US researchers have uncovered traces of an ancient lake on Mars boosting hopes of discovering evidence that billions of years ago the Red planet hosted life.
The lake, which dates back some 3.4 billion years, appears to have covered as much as 80 square miles and was up to 1,500 feet deep, said the team from the University of Colorado.
"This is the first unambiguous evidence of shorelines on the surface of Mars," said Boulder's research associate, Gaetano Di Achille, in a study published in the latest edition of Geophysical Research Letters.
"The identification of the shorelines and accompanying geological evidence allows us to calculate the size and volume of the lake, which appears to have formed about 3.4 billion years ago."
Analysis of the images has shown the water carved out the canyon in which it was found, which then opened out into a valley depositing sediment which formed a delta.
"Finding shorelines is a holy grail of sorts to us," said assistant professor Brian Hynek, adding it showed the lake existed at a time when Mars was thought to have been cold and dry.
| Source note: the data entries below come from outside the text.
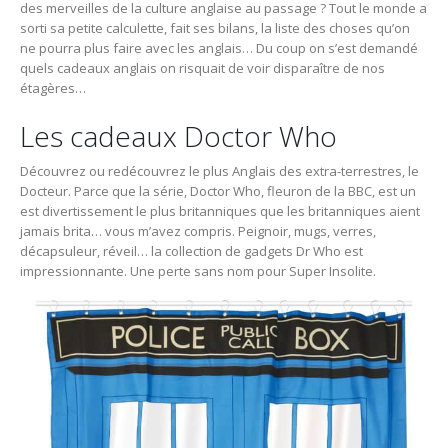
des merveilles de la culture anglaise au passage ? Tout le monde a
sorti sa petite calculette, fait ses bilans, la liste des choses qu’on
ne pourra plus faire avec les anglais… Du coup on s’est demandé
quels cadeaux anglais on risquait de voir disparaître de nos
étagères…
Les cadeaux Doctor Who
Découvrez ou redécouvrez le plus Anglais des extra-terrestres, le
Docteur. Parce que la série, Doctor Who, fleuron de la BBC, est un
est divertissement le plus britanniques que les britanniques aient
jamais brita… vous m’avez compris. Peignoir, mugs, verres,
décapsuleur, réveil… la collection de gadgets Dr Who est
impressionnante. Une perte sans nom pour Super Insolite.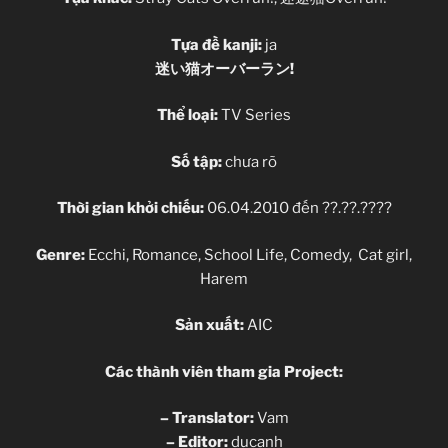
Tựa đề kanji:
ja
迷い猫オーバーラン!
Thể loại:
TV Series
Số tập:
chưa rõ
Thời gian khởi chiếu:
06.04.2010 đến ??.??.????
Genre:
Ecchi, Romance, School Life, Comedy, Cat girl,
Harem
Sản xuất:
AIC
Các thành viên tham gia Project:
– Translator:
Vam
– Editor:
ducanh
Scientists believe the oldest surfaces on Mars formed during the wet and warm era known as the Noachan epoch, about 4.1 billion to 3.7 billion years ago, that featured a bombardment of large meteors and extensive flooding.
The newly discovered lake is believed to date from the Hesperian era and postdates the end of the warm and wet period on Mars by 300 million years, according to the study.
Scientists believe deltas next to the lake may well hold secrets about past life on Mars as such places on Earth have become the natural deposits of organic carbon and other markers of life.